When a minor who has disabilities reaches age 18 and is incapacitated, their parent or custodian will typically file for Guardianship. In some cases, the minor has assets under Court control that are held in a guardianship court account through the county Surrogate. These might be assets that were received through a prior personal injury lawsuit award or settlement, or assets that the minor had inherited. Upon reaching age 18, the court has to release those funds and they become available to the individual. The problem is that if the young adult requires Supplemental Security Income (SSI) Medicaid benefits or benefits from the DIvision of Developmental Disabilities (DDD) for health and residential services, s/he can’t have more than $2,000 in “available assets,” and these court account assets are “available” if the Guardian has direct and unfettered control and access for the disabled person’s benefit. That means that the individual who receives benefits while having all those assets is “wrongfully receiving benefits.” This can create a tremendous problem once the overpayment is discovered. Also, if the beneficiary dies, Medicaid is required to pursue estate recovery when there are assets in an estate.

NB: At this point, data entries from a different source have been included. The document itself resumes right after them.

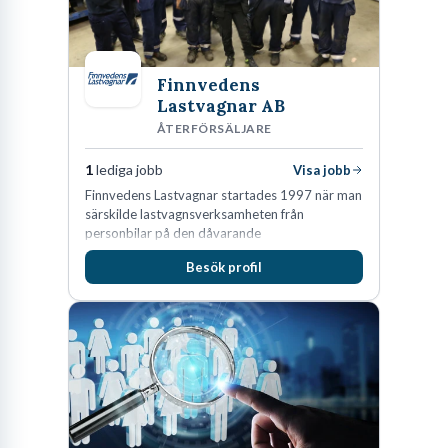
Finnvedens
Lastvagnar AB
ÅTERFÖRSÄLJARE
1
lediga jobb
Visa jobb
Finnvedens Lastvagnar startades 1997 när man
särskilde lastvagnsverksamheten från
personbilar på den dåvarande
huvudanläggningen i Värnamo. Sedan dess har
Besök profil
man expanderat kraftigt genom ett antal
förvärv i närliggande distrikt.Idag är bolaget
den största privata återförsäljaren av Volvo
Lastvagnar och finns representerade på 20
orter i södra Sverige.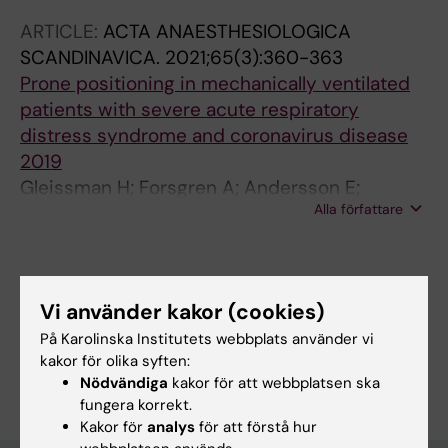
Lesnik P; Suchanski M; Zatorski P; Trzebicki J;
ARTICLE:
ACTA ANAESTHESIOLOGICA
Skalec T; Gunther M
SCANDINAVICA.
2021;65(3):360-363
Prone positioning in mechanically ventilated
patients with severe acute respiratory
distress syndrome and coronavirus disease
2019
Gleissman H; Forsgren A; Andersson E;
Alla författare
Lindqvist E; Lipka Falck A; Cronhjort M;
Dahlberg M; Guenther M
Forskningsområden:
Vi använder kakor (cookies)
Anestesi och intensivvård
På Karolinska Institutets webbplats använder vi
Är du Elisabeth Andersson?
kakor för olika syften:
Redigera din profil
Nödvändiga
kakor för att webbplatsen ska
fungera korrekt.
Kakor för
analys
för att förstå hur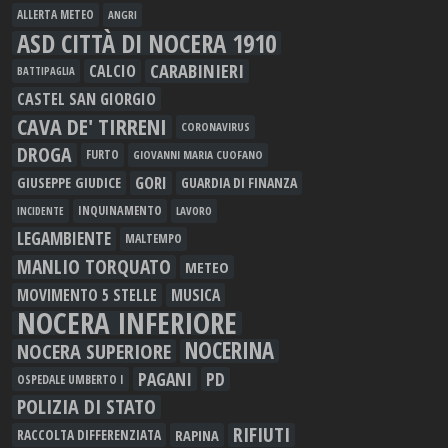
ALLERTA METEO
ANGRI
ASD CITTÀ DI NOCERA 1910
CARABINIERI
CALCIO
BATTIPAGLIA
CASTEL SAN GIORGIO
CAVA DE' TIRRENI
CORONAVIRUS
DROGA
FURTO
GIOVANNI MARIA CUOFANO
GORI
GIUSEPPE GIUDICE
GUARDIA DI FINANZA
INQUINAMENTO
LAVORO
INCIDENTE
LEGAMBIENTE
MALTEMPO
MANLIO TORQUATO
METEO
MOVIMENTO 5 STELLE
MUSICA
NOCERA INFERIORE
NOCERINA
NOCERA SUPERIORE
PAGANI
PD
OSPEDALE UMBERTO I
POLIZIA DI STATO
RIFIUTI
RAPINA
RACCOLTA DIFFERENZIATA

A 2015 decision by the Appellate Division examined the nature of such funds and why they are considered “available.” The case is called IN THE MATTER OF THE ESTATE OF TRACY SOLIVAN, DOCKET NO. A-4828-3T1 .Medicaid lien app div case Estate ofTracy Solivan What happened here is that the funds in the court’s trust account were released to the Guardians when Tracey turned 18. She went on to receive about $5 million of services from Medicaid and DDD. At the time of her death, her Estate had $600,000 or so, and these agencies asserted a lien for reimbursement, thus wiping out the estate. The Court upheld the liens.
This was a preventable situation. Special Needs Trusts are designed to enable disabled people under 65 to transfer their “available assets” into a trust for their sole benefit and preserve eligibility for both Medicaid and DDD. The Trust has to be created by a parent, a grandparent or a court, or a Guardian with court permission. The Trust is restricted so that the funds can only be used to supplement but not replace what Medicaid, DDD and other means-tested programs will provide. While it is true that the State has to be named as the first beneficiary of the special needs trust so it can be repaid after the death of the Medicaid recipient, in some cases the extent of benefits provided is less than the amount remaining in the fund at the death of the beneficiary.
In a case like this, the petition for Guardianship at age 18 would ask the Court to establish the Trust so that the Guardian can fund it. And should it ever happen that assets arise later on, from a settlement, inheritance or what have you, the Guardian can always go back to Court to file this kinds of petition.
Timing is everything. Careful planning can prevent a crisis.